Why seperation of variables methods (https://en.wikipedia.org/wiki/Separation_of_variables) can't be applied into Burger's Equation (https://en.wikipedia.org/wiki/Burgers%27_equation)?
The Helmholtz equation is a linear partial differential equation that describes the behavior of waves in a homogeneous medium. It can be derived from the wave equation by separating variables and assuming harmonic time dependence.
However, Burger's equation is a non-linear partial differential equation that describes the behavior of waves in a medium with viscosity and convection. Due to the non-linearity of the equation, the method of separation of variables cannot be directly applied.
Separation of variables involves assuming that the solution to a partial differential equation can be expressed as a product of functions of each independent variable. This method relies on the linearity of the equation, which allows the resulting equations for each independent variable to be combined into a solution for the entire system.
In Burger's equation, the convection term introduces a non-linearity that prevents the application of separation of variables. This term makes the equation inherently nonlinear, and the solution cannot be expressed as a product of functions of each independent variable.
To solve Burger's equation, other techniques such as numerical methods or approximate analytical methods may be used. These methods involve discretizing the equation and solving it numerically or approximating the solution using techniques such as perturbation theory or asymptotic analysis.
To solve nonlinear PDEs (like Burger or Burger-Huxley etc.), you can use the "Invariant subspace Method (ISM)."
The solution obtained by ISM is expressed as a product of functions, where each function depends on only one independent variable.
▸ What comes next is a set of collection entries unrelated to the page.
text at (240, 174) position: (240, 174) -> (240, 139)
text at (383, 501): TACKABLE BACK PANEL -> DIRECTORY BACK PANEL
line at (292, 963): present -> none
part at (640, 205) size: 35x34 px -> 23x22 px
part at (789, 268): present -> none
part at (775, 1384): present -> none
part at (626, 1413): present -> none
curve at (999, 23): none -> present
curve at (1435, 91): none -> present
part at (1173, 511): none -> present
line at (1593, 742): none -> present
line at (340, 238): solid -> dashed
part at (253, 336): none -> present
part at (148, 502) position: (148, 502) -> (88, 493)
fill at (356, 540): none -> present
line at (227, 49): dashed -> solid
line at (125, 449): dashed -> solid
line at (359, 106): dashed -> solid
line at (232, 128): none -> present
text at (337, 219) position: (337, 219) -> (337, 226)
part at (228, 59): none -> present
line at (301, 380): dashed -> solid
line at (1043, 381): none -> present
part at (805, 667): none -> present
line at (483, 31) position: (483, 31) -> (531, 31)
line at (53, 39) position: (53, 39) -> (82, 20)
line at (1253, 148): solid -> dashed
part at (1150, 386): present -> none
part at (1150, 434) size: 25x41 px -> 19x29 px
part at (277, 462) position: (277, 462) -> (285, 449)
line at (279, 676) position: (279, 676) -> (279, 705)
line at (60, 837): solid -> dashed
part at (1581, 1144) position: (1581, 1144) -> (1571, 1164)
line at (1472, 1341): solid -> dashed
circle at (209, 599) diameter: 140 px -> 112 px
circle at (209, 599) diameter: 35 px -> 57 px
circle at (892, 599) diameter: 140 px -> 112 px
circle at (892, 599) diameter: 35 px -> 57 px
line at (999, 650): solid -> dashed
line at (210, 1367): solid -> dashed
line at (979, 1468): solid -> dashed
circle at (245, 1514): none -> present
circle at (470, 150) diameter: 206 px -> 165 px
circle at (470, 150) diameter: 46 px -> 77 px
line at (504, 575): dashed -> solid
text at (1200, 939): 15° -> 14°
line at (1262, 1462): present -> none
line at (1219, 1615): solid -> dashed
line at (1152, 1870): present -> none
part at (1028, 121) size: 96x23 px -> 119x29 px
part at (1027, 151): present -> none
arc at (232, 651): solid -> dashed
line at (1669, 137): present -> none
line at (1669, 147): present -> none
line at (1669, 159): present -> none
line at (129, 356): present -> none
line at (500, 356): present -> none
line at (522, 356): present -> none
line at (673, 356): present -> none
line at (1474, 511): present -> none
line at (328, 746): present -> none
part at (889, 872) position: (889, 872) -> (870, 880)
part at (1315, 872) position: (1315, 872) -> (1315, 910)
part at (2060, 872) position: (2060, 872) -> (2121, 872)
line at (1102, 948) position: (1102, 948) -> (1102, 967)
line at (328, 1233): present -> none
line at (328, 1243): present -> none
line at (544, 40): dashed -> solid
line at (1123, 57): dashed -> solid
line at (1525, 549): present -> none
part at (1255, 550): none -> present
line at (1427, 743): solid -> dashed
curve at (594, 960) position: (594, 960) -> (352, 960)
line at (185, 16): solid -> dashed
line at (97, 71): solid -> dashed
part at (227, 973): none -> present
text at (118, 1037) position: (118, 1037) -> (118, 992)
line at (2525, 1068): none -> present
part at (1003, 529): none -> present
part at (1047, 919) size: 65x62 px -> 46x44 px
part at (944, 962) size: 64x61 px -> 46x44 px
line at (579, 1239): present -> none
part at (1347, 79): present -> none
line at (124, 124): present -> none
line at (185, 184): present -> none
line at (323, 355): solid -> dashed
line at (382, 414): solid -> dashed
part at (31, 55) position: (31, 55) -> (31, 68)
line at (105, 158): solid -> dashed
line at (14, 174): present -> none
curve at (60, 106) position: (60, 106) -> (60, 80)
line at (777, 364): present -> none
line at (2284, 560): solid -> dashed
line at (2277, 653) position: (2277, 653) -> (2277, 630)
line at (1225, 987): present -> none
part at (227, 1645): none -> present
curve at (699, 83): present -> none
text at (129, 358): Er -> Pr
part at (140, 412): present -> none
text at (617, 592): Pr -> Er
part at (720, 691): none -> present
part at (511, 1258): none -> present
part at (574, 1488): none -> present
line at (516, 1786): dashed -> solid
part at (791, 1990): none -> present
This factorization of the solution makes it easier to solve the PDE, as it reduces the problem to solving a system of ordinary differential equations (ODEs) instead of a complex PDE. The method involves finding a set of invariant subspaces for the given PDE. By doing this, the solution can be obtained more straightforwardly without requiring complex numerical methods or approximations.
I think the best way to address this research problem is by solving it numerically. As we know burgers' equation contains a term like the wave equation if the speed is unity and the other terms are set to equal zero. Then, we first solve the shock-wave equation using a differential geometrical operator and then inserting a FFT function to calculate the other term, eventually converting them from freq. to time domain and plot it. I am almost done with work and soon will post it.